Posted on:2001-07-26Degree:Ph.DType:Dissertation
University:Georgetown UniversityCandidate:Wiggers, Richard DominicFull Text:PDF
GTID:1466390014453848Subject:History
Abstract/Summary:
This study explores Allied actions towards the defeated enemy after World War II, and their impact on the postwar evolution of IHL. Determined to extirpate the last vestiges of the Nazi regime, the victors insisted on unconditional surrender as they sought a legal carte blanche over the defeated foe. Many U.S. and British officials believed Germany could now be dismembered or divided at will, its economy and territories managed and social and political structures altered with little concern for the population.
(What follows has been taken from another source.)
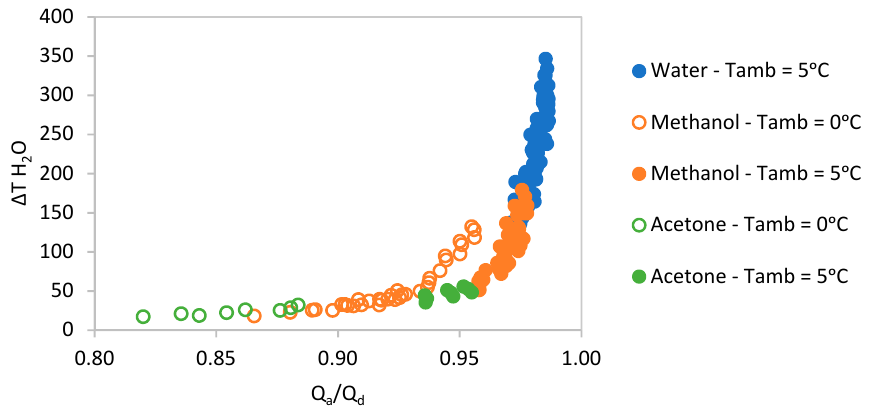
Figure 4. Water, methanol and acetone pairs performance for T amb = 5 ◦ C, T a = 8,9,10 ◦ C and T d = 13,14,15 ◦ C.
But many acts of the Four Powers appeared to be incompatible with the regulations governing "belligerent occupation" as laid out in the 1907 Hague Rules of Land Warfare, and with the provisions of POW status as outlined in the 1929 Geneva Convention. The discussions that ensued both among and within the various Allied governments revealed huge differences in approaches to compliance with IHL.; The research for this work was drawn from a vast body of legal and historical literature in several languages, and thousands of documents obtained from archives in the United States, Great Britain, and Canada. Among the more explicit Allied violations examined are the employment of POWs in mine clearing work, the denial of political asylum, and the reduction of ration levels for civilians in the occupied territories. In these and other actions, some Allied officials believed non-compliance was justified because existing international law had been outmoded by modern warfare, and the situation in postwar Germany and Japan was even more radically different from anything envisioned by earlier treaty framers. Others believed Germany's utter defeat required innovations in international law to meet a new situation that would later be retroactively recognized by the global community.; What is most significant is that the western democracies closed many of their own loopholes during the revisions of IHL contained in postwar treaties such as the 1948 Universal Declaration of Human Rights, the 1949 Geneva Conventions, and the 1951 Convention Relating to the Status of Refugees. The latter continue to provide the foundation for much of today's IHL regime.